> [Required work]: Exact transcription of the following records is needed, with every picture dropped.

> [Given data]:
════════════════════
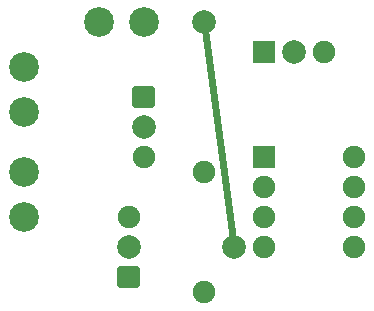
<source format=gbr>
G04 MADE WITH FRITZING*
G04 WWW.FRITZING.ORG*
G04 DOUBLE SIDED*
G04 HOLES PLATED*
G04 CONTOUR ON CENTER OF CONTOUR VECTOR*
%ASAXBY*%
%FSLAX23Y23*%
%MOIN*%
%OFA0B0*%
%SFA1.0B1.0*%
%ADD10C,0.075000*%
%ADD11C,0.099055*%
%ADD12C,0.078740*%
%ADD13R,0.075000X0.075000*%
%ADD14C,0.024000*%
%ADD15C,0.020000*%
%LNCOPPER1*%
G90*
G70*
G54D10*
X1149Y872D03*
X1349Y872D03*
X749Y722D03*
X749Y522D03*
X1149Y522D03*
X1449Y522D03*
X1149Y422D03*
X1449Y422D03*
X1149Y322D03*
X1449Y322D03*
X1149Y222D03*
X1449Y222D03*
X949Y472D03*
X949Y72D03*
G54D11*
X749Y972D03*
X599Y972D03*
X349Y322D03*
X349Y472D03*
X349Y672D03*
X349Y822D03*
G54D10*
X699Y122D03*
X699Y322D03*
G54D12*
X699Y222D03*
X949Y972D03*
X749Y622D03*
X1049Y222D03*
X1249Y872D03*
G54D13*
X1149Y872D03*
X1149Y522D03*
G54D14*
X952Y946D02*
X1045Y249D01*
G54D15*
X776Y695D02*
X721Y695D01*
X721Y750D01*
X776Y750D01*
X776Y695D01*
D02*
X671Y150D02*
X726Y150D01*
X726Y95D01*
X671Y95D01*
X671Y150D01*
D02*
G04 End of Copper1*
M02*
</source>
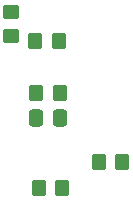
<source format=gbr>
%TF.GenerationSoftware,KiCad,Pcbnew,9.0.2*%
%TF.CreationDate,2025-05-28T14:02:20-07:00*%
%TF.ProjectId,MCU_DSP,4d43555f-4453-4502-9e6b-696361645f70,2.0*%
%TF.SameCoordinates,Original*%
%TF.FileFunction,Paste,Bot*%
%TF.FilePolarity,Positive*%
%FSLAX46Y46*%
G04 Gerber Fmt 4.6, Leading zero omitted, Abs format (unit mm)*
G04 Created by KiCad (PCBNEW 9.0.2) date 2025-05-28 14:02:20*
%MOMM*%
%LPD*%
G01*
G04 APERTURE LIST*
G04 Aperture macros list*
%AMRoundRect*
0 Rectangle with rounded corners*
0 $1 Rounding radius*
0 $2 $3 $4 $5 $6 $7 $8 $9 X,Y pos of 4 corners*
0 Add a 4 corners polygon primitive as box body*
4,1,4,$2,$3,$4,$5,$6,$7,$8,$9,$2,$3,0*
0 Add four circle primitives for the rounded corners*
1,1,$1+$1,$2,$3*
1,1,$1+$1,$4,$5*
1,1,$1+$1,$6,$7*
1,1,$1+$1,$8,$9*
0 Add four rect primitives between the rounded corners*
20,1,$1+$1,$2,$3,$4,$5,0*
20,1,$1+$1,$4,$5,$6,$7,0*
20,1,$1+$1,$6,$7,$8,$9,0*
20,1,$1+$1,$8,$9,$2,$3,0*%
G04 Aperture macros list end*
%ADD10RoundRect,0.250000X-0.350000X-0.450000X0.350000X-0.450000X0.350000X0.450000X-0.350000X0.450000X0*%
%ADD11RoundRect,0.250000X0.350000X0.450000X-0.350000X0.450000X-0.350000X-0.450000X0.350000X-0.450000X0*%
%ADD12RoundRect,0.250000X-0.450000X0.350000X-0.450000X-0.350000X0.450000X-0.350000X0.450000X0.350000X0*%
%ADD13RoundRect,0.250000X-0.337500X-0.475000X0.337500X-0.475000X0.337500X0.475000X-0.337500X0.475000X0*%
G04 APERTURE END LIST*
D10*
%TO.C,R3*%
X199300000Y-154900000D03*
X201300000Y-154900000D03*
%TD*%
D11*
%TO.C,R1*%
X201100000Y-146900000D03*
X199100000Y-146900000D03*
%TD*%
D12*
%TO.C,R4*%
X197000000Y-140000000D03*
X197000000Y-142000000D03*
%TD*%
D10*
%TO.C,R2*%
X199000000Y-142500000D03*
X201000000Y-142500000D03*
%TD*%
D11*
%TO.C,R5*%
X206400000Y-152700000D03*
X204400000Y-152700000D03*
%TD*%
D13*
%TO.C,C6*%
X199062500Y-149000000D03*
X201137500Y-149000000D03*
%TD*%
M02*

</source>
════════════════════
> [Task solution]:
<source format=gbr>
G04 MADE WITH FRITZING*
G04 WWW.FRITZING.ORG*
G04 DOUBLE SIDED*
G04 HOLES PLATED*
G04 CONTOUR ON CENTER OF CONTOUR VECTOR*
%ASAXBY*%
%FSLAX23Y23*%
%MOIN*%
%OFA0B0*%
%SFA1.0B1.0*%
%ADD10C,0.075000*%
%ADD11C,0.099055*%
%ADD12C,0.078740*%
%ADD13R,0.075000X0.075000*%
%ADD14C,0.024000*%
%ADD15C,0.020000*%
%LNCOPPER1*%
G90*
G70*
G54D10*
X1149Y872D03*
X1349Y872D03*
X749Y722D03*
X749Y522D03*
X1149Y522D03*
X1449Y522D03*
X1149Y422D03*
X1449Y422D03*
X1149Y322D03*
X1449Y322D03*
X1149Y222D03*
X1449Y222D03*
X949Y472D03*
X949Y72D03*
G54D11*
X749Y972D03*
X599Y972D03*
X349Y322D03*
X349Y472D03*
X349Y672D03*
X349Y822D03*
G54D10*
X699Y122D03*
X699Y322D03*
G54D12*
X699Y222D03*
X949Y972D03*
X749Y622D03*
X1049Y222D03*
X1249Y872D03*
G54D13*
X1149Y872D03*
X1149Y522D03*
G54D14*
X952Y946D02*
X1045Y249D01*
G54D15*
X776Y695D02*
X721Y695D01*
X721Y750D01*
X776Y750D01*
X776Y695D01*
D02*
X671Y150D02*
X726Y150D01*
X726Y95D01*
X671Y95D01*
X671Y150D01*
D02*
G04 End of Copper1*
M02*
</source>
<source format=gbr>
%TF.GenerationSoftware,KiCad,Pcbnew,9.0.2*%
%TF.CreationDate,2025-05-28T14:02:20-07:00*%
%TF.ProjectId,MCU_DSP,4d43555f-4453-4502-9e6b-696361645f70,2.0*%
%TF.SameCoordinates,Original*%
%TF.FileFunction,Paste,Bot*%
%TF.FilePolarity,Positive*%
%FSLAX46Y46*%
G04 Gerber Fmt 4.6, Leading zero omitted, Abs format (unit mm)*
G04 Created by KiCad (PCBNEW 9.0.2) date 2025-05-28 14:02:20*
%MOMM*%
%LPD*%
G01*
G04 APERTURE LIST*
G04 Aperture macros list*
%AMRoundRect*
0 Rectangle with rounded corners*
0 $1 Rounding radius*
0 $2 $3 $4 $5 $6 $7 $8 $9 X,Y pos of 4 corners*
0 Add a 4 corners polygon primitive as box body*
4,1,4,$2,$3,$4,$5,$6,$7,$8,$9,$2,$3,0*
0 Add four circle primitives for the rounded corners*
1,1,$1+$1,$2,$3*
1,1,$1+$1,$4,$5*
1,1,$1+$1,$6,$7*
1,1,$1+$1,$8,$9*
0 Add four rect primitives between the rounded corners*
20,1,$1+$1,$2,$3,$4,$5,0*
20,1,$1+$1,$4,$5,$6,$7,0*
20,1,$1+$1,$6,$7,$8,$9,0*
20,1,$1+$1,$8,$9,$2,$3,0*%
G04 Aperture macros list end*
%ADD10RoundRect,0.250000X-0.350000X-0.450000X0.350000X-0.450000X0.350000X0.450000X-0.350000X0.450000X0*%
%ADD11RoundRect,0.250000X0.350000X0.450000X-0.350000X0.450000X-0.350000X-0.450000X0.350000X-0.450000X0*%
%ADD12RoundRect,0.250000X-0.450000X0.350000X-0.450000X-0.350000X0.450000X-0.350000X0.450000X0.350000X0*%
%ADD13RoundRect,0.250000X-0.337500X-0.475000X0.337500X-0.475000X0.337500X0.475000X-0.337500X0.475000X0*%
G04 APERTURE END LIST*
D10*
%TO.C,R3*%
X199300000Y-154900000D03*
X201300000Y-154900000D03*
%TD*%
D11*
%TO.C,R1*%
X201100000Y-146900000D03*
X199100000Y-146900000D03*
%TD*%
D12*
%TO.C,R4*%
X197000000Y-140000000D03*
X197000000Y-142000000D03*
%TD*%
D10*
%TO.C,R2*%
X199000000Y-142500000D03*
X201000000Y-142500000D03*
%TD*%
D11*
%TO.C,R5*%
X206400000Y-152700000D03*
X204400000Y-152700000D03*
%TD*%
D13*
%TO.C,C6*%
X199062500Y-149000000D03*
X201137500Y-149000000D03*
%TD*%
M02*

</source>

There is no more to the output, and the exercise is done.